Mamet didn’t just recently have this 180o turnaround. It happened several years ago. I chalk it up to 9/11 syndrome.
How exactly does the GOVERNMENT paying YOUR TAX DOLLARS to support people who the FREE MARKET said failed a conservative policy? Yes, Bush did it first, but most Conservatives seem to be distancing themselves from Bush. And they make fun of Obama for doing more.
It sounds like the guy doesn’t know what the heck he is.
Not at all. I’d just like to see executive salaries subject to the same competitive, free-market pressures as everyone else’s. The CEO is hired by the board of directors, and they determine his pay (excuse me, “compensation”). But those directors are often the CEOs of other companies, who can now renegotiate with their boards to keep their pay competitive. I’ll believe it’s a free market when GE keeps their manufaturing in the U.S. and hires their executives in Bangalore.
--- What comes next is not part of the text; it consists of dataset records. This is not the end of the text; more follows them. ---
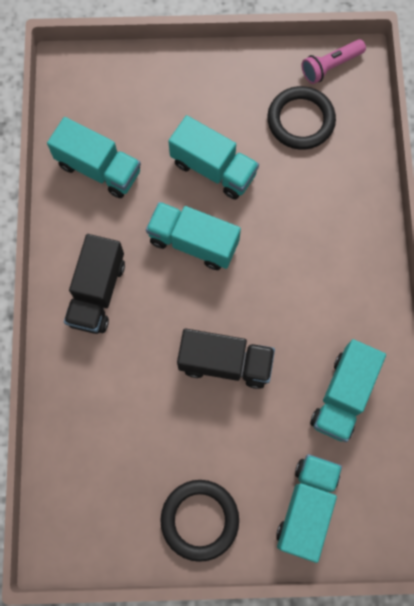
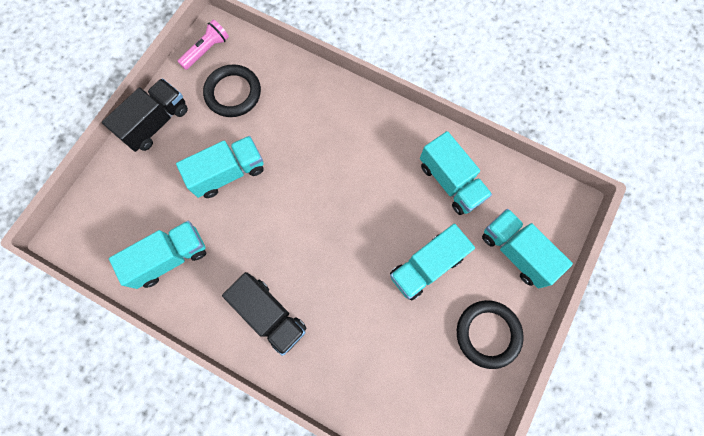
camera: 60 degrees left, 0 degrees up
turquoise truck [146,202,241,270] -> turquoise truck moved to [390,224,475,301]
black truck [177,328,275,389] -> black truck moved to [102,78,188,152]
pink flashlight [302,39,366,84] -> pink flashlight turned 135 degrees counterclockwise [177,19,229,70]

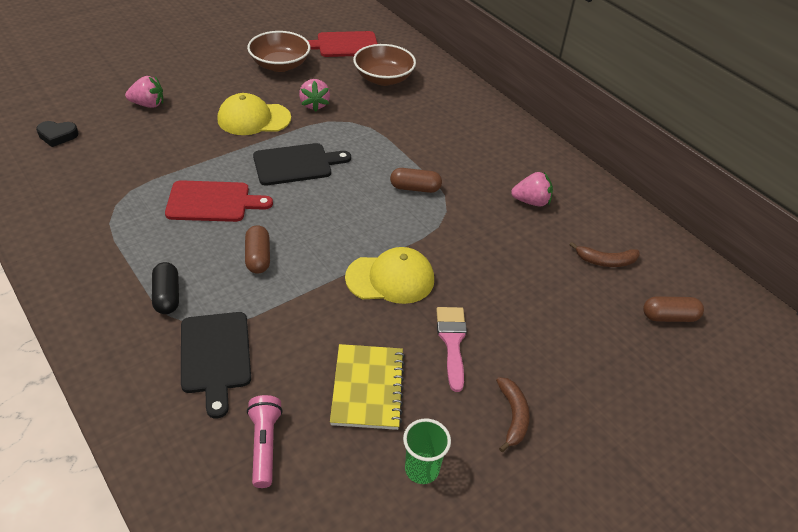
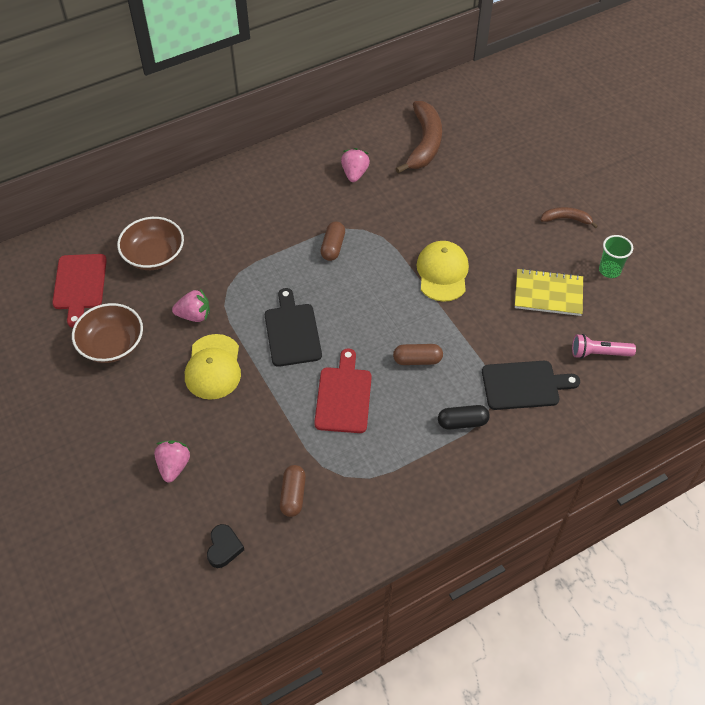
camera: 80 degrees left, 10 degrees up
pink brush [436,307,467,392] -> none
brown banana [569,242,639,267] -> brown banana [396,101,442,174], size x1.90
brown capsule [643,296,704,322] -> brown capsule moved to [280,465,306,517]

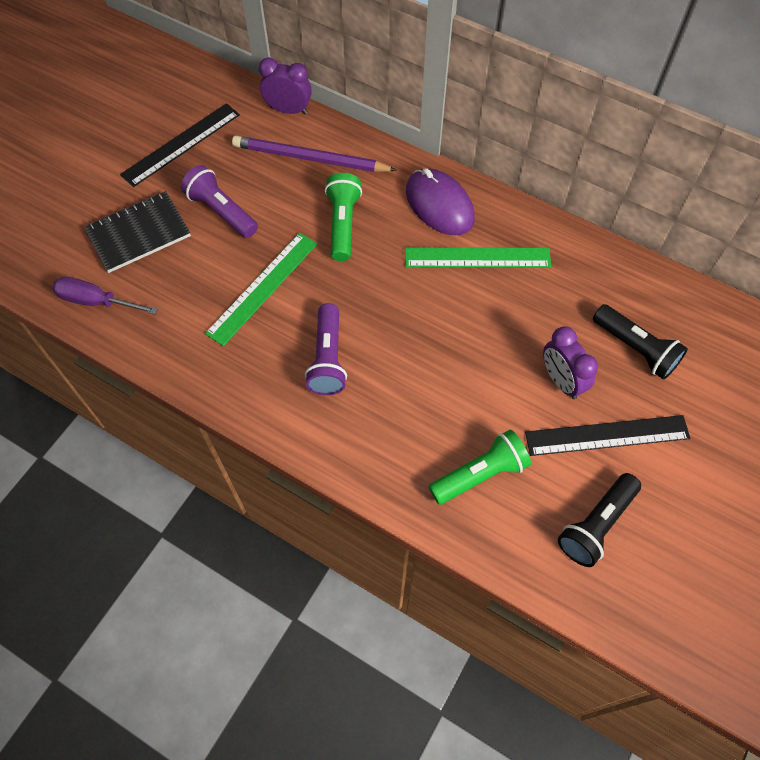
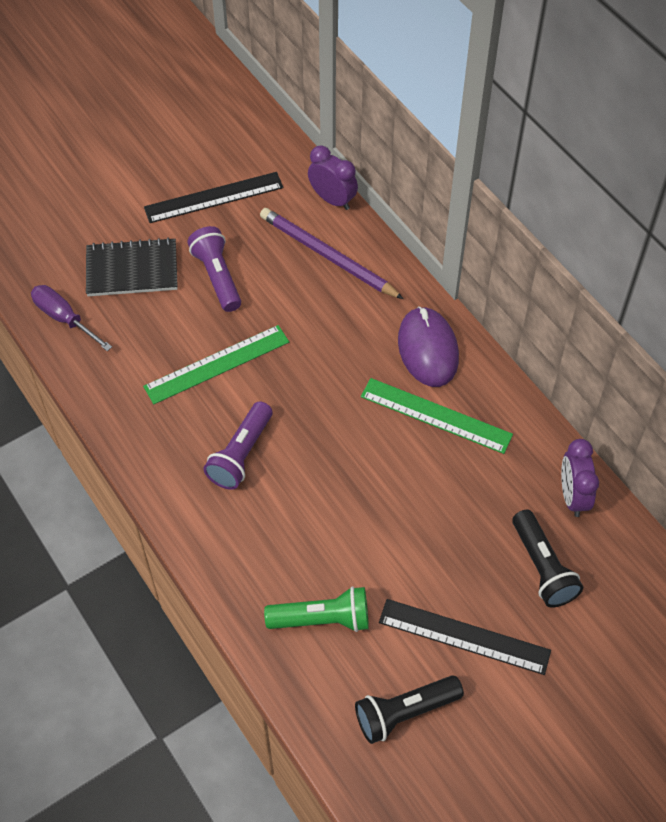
camera: 25 degrees right, 5 degrees down
green flashlight [325,173,362,261] -> none
purple clock [543,326,598,399] -> purple clock moved to [561,439,599,517]

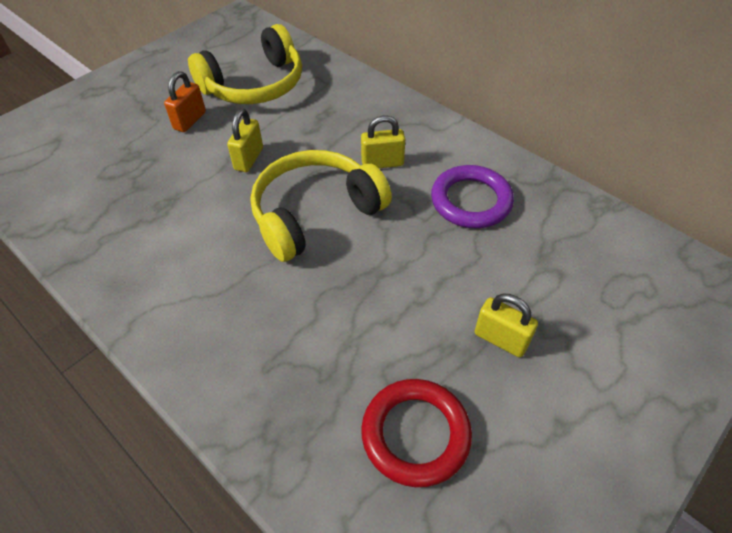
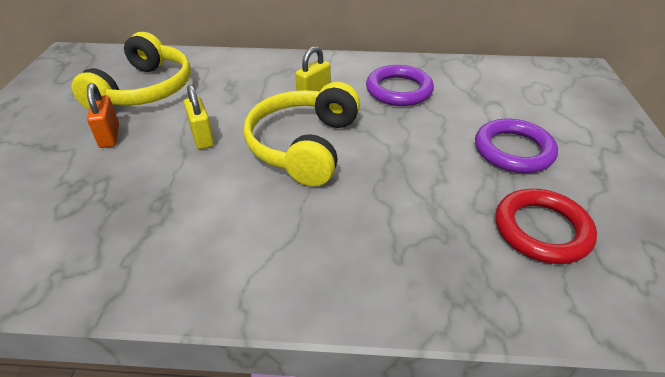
camera: 40 degrees left, 10 degrees down
yellow padlock [475,293,538,357] -> purple ring [475,119,558,173]

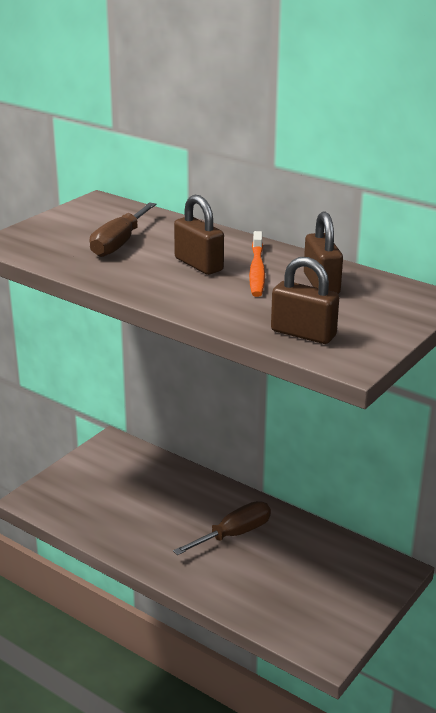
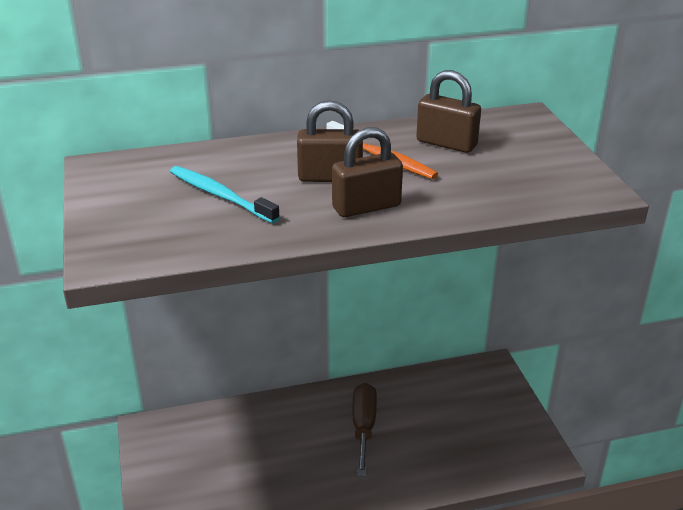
camera: 50 degrees left, 5 degrees up
brown screwdriver [90,202,156,257] -> turquoise toothbrush [170,166,280,223]
brown padlock [271,257,339,344] -> brown padlock moved to [332,127,403,217]

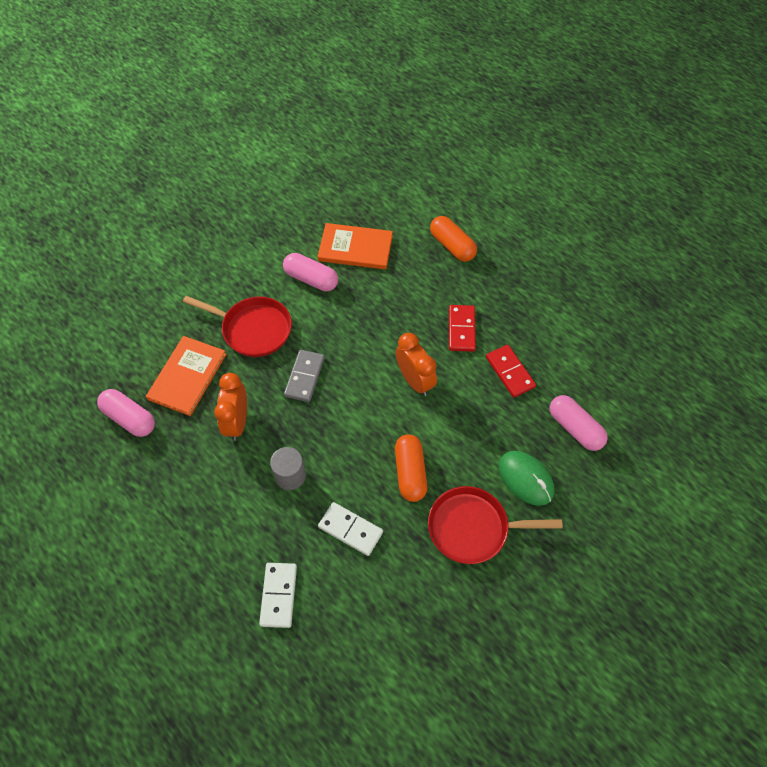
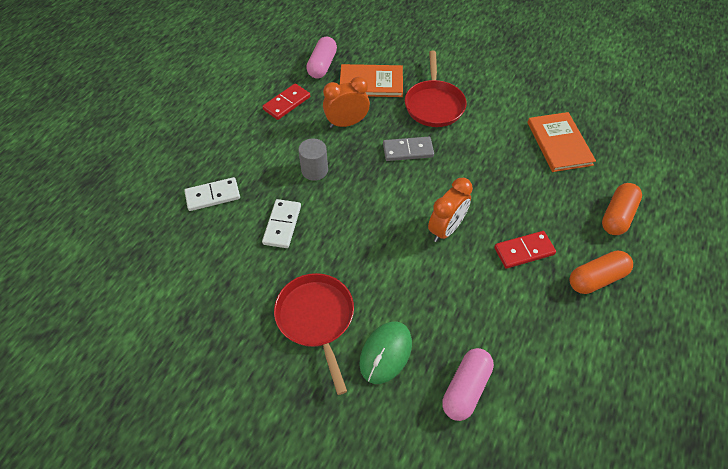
camera: 70 degrees right, 5 degrees down
pink capsule [283,253,338,291] -> none
orange capsule [395,434,427,502] -> orange capsule moved to [570,250,633,294]
red domino [486,345,536,398] -> red domino moved to [262,83,310,120]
And as conservatives claims that rising corporate taxes will only be passed along to the customers, lower executive salaries can be passed along as lower costs.
I think you’re going to see more of this. From what I hear, there are a lot of ‘closet conservatives’ in Hollywood who have kept quiet for fear of harming their careers. But as more of them come forward - especially those those with artistic clout like Mamet, they clear the field for others to also ‘come out’.
As for his exact beliefs, he sounds to me like an enthusiastic convert who hasn’t yet figured out how to separate the crap from the reality. It’s good that he’s reading Hayek and Friedman, it’s bad if he’s listening to Glenn Beck and Ann Coulter. Just like religous converts, when the logjam breaks you can want to just soak it all in - but then comes the laborious process of sorting it all out. You see the same thing in idealistic new lefties, who buy every left-wing trope ever uttered. Over time the become disillusioned by some of it and learn to moderate their beliefs.
If you’re a powerful Hollywood player, this process is made more difficult by the sycophants and toadies who hang around and validate everything you believe without question. But Mamet will have to go a hell of a lot further before he reaches the kind of partisan idiocy displayed by your Peter Fondas or your Oliver Stones or your Sean Penns.
It was 20 years ago, in Oleanna, that Mamet demonstrated that he was either intellectually dishonest or fundamentally ignorant when it came to sociopolitical issues.